As I rolled back and forth in my claustrophobic bunk, I had a feeling today would be a tough one. As my head peered above the last step of the fish, my feelings about the day were subdued by the intense waves and the sun trying to break free of the clouds. To make the day even better, Brandon decided to cook pancakes that were mouth watering and fluffy.
After breakfast, A-watch took the deck and prepared for a long day of rolling with the waves, hopefully making it to Norfolk VA, by dinner. After an hour of forward look-out and dish washing, our first mate Ms. Leighton told us we were going to tie a deep reef in the main to keep the wind from ripping the sail. We called all hands to help raise the main sail and 20 students, deckhands, and mates repeated the command and found positions at both the throat and peak halyards.
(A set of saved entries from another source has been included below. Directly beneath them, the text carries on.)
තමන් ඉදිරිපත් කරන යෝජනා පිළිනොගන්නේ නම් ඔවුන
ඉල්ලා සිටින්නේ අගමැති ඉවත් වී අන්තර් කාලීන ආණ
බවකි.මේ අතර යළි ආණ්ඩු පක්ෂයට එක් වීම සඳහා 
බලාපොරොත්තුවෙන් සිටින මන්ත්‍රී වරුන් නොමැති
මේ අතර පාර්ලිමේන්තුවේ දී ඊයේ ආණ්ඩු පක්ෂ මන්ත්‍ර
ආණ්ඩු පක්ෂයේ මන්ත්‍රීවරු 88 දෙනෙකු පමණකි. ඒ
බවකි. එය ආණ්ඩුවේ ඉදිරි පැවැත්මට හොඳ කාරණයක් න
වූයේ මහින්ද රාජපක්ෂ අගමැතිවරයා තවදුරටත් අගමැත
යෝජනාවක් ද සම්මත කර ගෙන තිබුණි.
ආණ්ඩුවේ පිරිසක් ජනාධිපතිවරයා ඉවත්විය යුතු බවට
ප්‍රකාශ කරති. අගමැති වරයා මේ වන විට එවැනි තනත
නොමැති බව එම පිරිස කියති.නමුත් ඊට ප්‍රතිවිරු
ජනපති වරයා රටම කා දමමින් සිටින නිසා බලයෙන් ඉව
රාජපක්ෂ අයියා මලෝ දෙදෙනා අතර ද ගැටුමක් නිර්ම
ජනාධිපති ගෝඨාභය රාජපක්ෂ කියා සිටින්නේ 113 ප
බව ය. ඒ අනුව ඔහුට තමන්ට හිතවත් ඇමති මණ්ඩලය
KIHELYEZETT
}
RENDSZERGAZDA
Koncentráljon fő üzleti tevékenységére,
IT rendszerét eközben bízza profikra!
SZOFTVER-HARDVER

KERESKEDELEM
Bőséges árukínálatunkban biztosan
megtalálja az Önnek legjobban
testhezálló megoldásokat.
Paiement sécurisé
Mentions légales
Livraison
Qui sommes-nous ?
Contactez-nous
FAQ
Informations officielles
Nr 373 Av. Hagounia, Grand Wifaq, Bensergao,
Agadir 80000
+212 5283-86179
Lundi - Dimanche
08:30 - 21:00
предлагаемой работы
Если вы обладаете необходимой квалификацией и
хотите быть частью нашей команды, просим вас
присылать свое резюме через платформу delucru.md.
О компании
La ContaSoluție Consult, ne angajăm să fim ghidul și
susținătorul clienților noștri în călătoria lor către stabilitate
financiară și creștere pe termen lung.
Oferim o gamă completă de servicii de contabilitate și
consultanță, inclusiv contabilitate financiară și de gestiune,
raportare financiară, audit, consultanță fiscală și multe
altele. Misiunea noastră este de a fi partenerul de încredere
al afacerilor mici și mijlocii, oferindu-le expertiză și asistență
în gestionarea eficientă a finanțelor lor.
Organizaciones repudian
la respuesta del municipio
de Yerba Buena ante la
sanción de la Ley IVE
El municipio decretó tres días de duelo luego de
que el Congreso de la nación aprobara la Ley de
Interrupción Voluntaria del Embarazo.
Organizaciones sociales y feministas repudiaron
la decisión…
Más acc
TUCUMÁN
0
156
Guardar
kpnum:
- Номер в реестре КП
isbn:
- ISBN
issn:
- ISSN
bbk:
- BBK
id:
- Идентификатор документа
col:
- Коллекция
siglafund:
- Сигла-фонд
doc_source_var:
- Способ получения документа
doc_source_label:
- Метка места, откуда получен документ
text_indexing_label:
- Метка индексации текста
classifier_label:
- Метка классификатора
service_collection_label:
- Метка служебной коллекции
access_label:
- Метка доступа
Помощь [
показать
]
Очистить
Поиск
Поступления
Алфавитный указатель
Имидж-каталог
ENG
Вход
All of a sudden a loud bang filled the air as several parrel beads came flying onto the deck, sinking to the deep depths of the Atlantic.
The parrel beads, which hold the main gaff jaws to the mast, had snapped, leaving the gaff jaws hanging from the halyards, swaying about freely. It was an easy fix, but an insane start to the day! A few hours went by and A-watch went below to get some sleep. The day came to an end as we motored our way into the Chesapeake Bay to find shelter in Norfolk for the next 5 days.